The Allan Gray Balanced Fund returned 24%, outperforming its benchmark by 4%. The Allan Gray Stable Fund returned 15%, ahead of its absolute benchmark, which returned 8.6%. The Allan Gray Equity Fund returned 27%, narrowly underperforming its benchmark.
The Orbis Global Equity Fund returned 21% in rands for the year, outperforming the World Index by 13%. The Orbis SICAV Global Balanced Fund returned 22%, outperforming its 60/40 benchmark by a remarkable 20%. Orbis’ strong relative returns were achieved despite having minimal exposure to US mega-cap tech shares.
Conclusions
Risk remains heightened across the board. I remain concerned about the elevated level of global sovereign debt and geopolitical tension. The Investment team continues to apply the same philosophy and process we have adhered to for the last 52 years in managing our clients’ hard-earned savings.

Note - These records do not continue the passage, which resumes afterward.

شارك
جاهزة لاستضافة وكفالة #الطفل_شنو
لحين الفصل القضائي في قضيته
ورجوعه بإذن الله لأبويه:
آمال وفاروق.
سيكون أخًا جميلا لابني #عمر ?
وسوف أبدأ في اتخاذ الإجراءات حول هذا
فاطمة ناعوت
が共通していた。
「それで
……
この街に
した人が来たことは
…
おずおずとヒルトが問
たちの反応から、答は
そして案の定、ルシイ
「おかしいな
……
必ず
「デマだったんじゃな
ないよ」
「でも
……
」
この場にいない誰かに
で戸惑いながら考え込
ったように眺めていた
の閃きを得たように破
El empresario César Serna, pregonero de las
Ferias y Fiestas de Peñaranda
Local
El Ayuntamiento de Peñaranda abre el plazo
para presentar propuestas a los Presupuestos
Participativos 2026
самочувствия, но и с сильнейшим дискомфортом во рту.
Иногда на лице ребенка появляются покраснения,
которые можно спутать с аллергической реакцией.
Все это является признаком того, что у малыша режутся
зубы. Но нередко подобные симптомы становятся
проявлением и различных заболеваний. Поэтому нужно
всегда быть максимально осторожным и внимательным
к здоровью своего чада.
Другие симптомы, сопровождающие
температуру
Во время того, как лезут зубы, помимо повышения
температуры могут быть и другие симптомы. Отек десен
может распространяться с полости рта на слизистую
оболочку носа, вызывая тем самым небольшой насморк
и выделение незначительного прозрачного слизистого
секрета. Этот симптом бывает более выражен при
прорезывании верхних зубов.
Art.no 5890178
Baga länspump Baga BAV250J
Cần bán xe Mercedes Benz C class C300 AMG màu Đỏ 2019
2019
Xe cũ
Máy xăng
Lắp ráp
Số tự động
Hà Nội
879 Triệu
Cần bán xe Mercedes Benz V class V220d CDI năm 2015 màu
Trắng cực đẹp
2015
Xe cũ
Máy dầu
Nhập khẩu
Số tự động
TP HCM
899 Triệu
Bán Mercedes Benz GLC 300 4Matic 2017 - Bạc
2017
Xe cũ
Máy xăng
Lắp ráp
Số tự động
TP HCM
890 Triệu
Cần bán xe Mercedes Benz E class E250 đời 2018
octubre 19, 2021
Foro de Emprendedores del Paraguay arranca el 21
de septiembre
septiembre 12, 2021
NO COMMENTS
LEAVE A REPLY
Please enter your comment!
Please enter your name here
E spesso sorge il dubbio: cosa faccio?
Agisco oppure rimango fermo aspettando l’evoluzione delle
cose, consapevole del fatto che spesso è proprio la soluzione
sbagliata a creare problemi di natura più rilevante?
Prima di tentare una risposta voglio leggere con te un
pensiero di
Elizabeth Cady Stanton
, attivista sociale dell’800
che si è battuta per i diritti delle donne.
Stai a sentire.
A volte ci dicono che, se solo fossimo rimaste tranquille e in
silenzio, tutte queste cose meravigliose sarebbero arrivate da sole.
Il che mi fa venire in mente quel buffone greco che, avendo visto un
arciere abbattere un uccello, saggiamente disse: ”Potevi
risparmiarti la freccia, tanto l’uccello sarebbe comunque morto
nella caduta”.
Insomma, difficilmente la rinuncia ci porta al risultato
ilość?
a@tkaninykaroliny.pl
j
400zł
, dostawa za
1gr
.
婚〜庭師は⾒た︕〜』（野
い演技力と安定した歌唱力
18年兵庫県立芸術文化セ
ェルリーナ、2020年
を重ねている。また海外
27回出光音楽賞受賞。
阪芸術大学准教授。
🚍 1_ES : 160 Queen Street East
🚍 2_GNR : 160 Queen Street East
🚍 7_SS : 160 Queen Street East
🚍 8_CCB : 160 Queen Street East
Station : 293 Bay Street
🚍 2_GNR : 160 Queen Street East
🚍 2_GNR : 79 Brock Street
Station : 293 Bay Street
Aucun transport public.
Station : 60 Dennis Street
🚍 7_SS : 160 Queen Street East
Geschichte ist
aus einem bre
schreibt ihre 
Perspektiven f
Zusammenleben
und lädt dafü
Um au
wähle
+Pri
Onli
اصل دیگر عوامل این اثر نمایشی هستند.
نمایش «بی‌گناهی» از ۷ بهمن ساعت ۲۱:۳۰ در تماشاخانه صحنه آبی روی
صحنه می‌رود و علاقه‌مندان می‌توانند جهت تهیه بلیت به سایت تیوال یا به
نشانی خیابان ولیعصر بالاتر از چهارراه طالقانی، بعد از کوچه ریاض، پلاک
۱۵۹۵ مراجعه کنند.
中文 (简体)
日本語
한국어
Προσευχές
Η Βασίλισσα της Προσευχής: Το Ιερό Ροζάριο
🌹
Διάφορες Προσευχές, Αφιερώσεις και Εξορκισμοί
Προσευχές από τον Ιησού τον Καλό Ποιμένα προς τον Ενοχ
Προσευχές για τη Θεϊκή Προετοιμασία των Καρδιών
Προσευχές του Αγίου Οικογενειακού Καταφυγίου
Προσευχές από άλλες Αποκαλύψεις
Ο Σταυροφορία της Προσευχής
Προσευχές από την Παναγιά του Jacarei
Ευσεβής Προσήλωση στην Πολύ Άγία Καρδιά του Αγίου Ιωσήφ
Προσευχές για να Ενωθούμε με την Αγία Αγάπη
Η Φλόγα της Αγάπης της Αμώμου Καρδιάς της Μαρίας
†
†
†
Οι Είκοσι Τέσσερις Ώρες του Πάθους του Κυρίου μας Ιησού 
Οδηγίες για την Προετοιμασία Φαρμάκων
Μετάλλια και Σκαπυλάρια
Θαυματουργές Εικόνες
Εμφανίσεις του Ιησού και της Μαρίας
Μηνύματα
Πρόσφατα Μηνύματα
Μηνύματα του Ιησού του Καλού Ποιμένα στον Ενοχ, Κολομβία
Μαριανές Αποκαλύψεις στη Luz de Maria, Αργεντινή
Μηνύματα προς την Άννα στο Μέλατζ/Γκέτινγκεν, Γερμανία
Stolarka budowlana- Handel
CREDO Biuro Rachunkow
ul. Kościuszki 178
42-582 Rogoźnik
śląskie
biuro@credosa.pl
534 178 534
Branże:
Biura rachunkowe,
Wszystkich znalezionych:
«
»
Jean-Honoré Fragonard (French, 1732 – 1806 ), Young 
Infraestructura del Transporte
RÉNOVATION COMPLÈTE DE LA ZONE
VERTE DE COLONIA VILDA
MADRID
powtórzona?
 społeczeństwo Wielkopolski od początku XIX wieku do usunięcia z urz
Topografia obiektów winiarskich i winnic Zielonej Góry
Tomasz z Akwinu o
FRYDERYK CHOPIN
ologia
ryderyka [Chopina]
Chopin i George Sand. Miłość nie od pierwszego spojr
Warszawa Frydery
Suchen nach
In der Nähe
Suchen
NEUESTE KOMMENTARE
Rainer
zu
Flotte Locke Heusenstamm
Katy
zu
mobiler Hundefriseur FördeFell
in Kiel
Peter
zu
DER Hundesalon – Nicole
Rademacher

Over the decades, we have learnt the importance of sharing transparent, engaging information with our clients. This is particularly important during the cycles of underperformance that are inevitable when investing over the long term. To outperform the index and peers, by definition, our portfolio needs to look different. This carries both career and business risk.
As always, I encourage you to focus on your long-term financial plans and goals rather than worrying about the daily news cycle – as challenging as it may be these days. Long-term investing proves most fruitful for those who manage to stay the course. It is worth highlighting, again, that last year’s returns are well above what we could consider normal. The market has done a lot of heavy lifting for the portfolios. That won’t always be the case.
On behalf of the Investment team, thank you for the ongoing trust you place in us.
Adapted from the chief investment officer’s comments, which will appear in the Allan Gray Unit Trust Annual Report, 2025.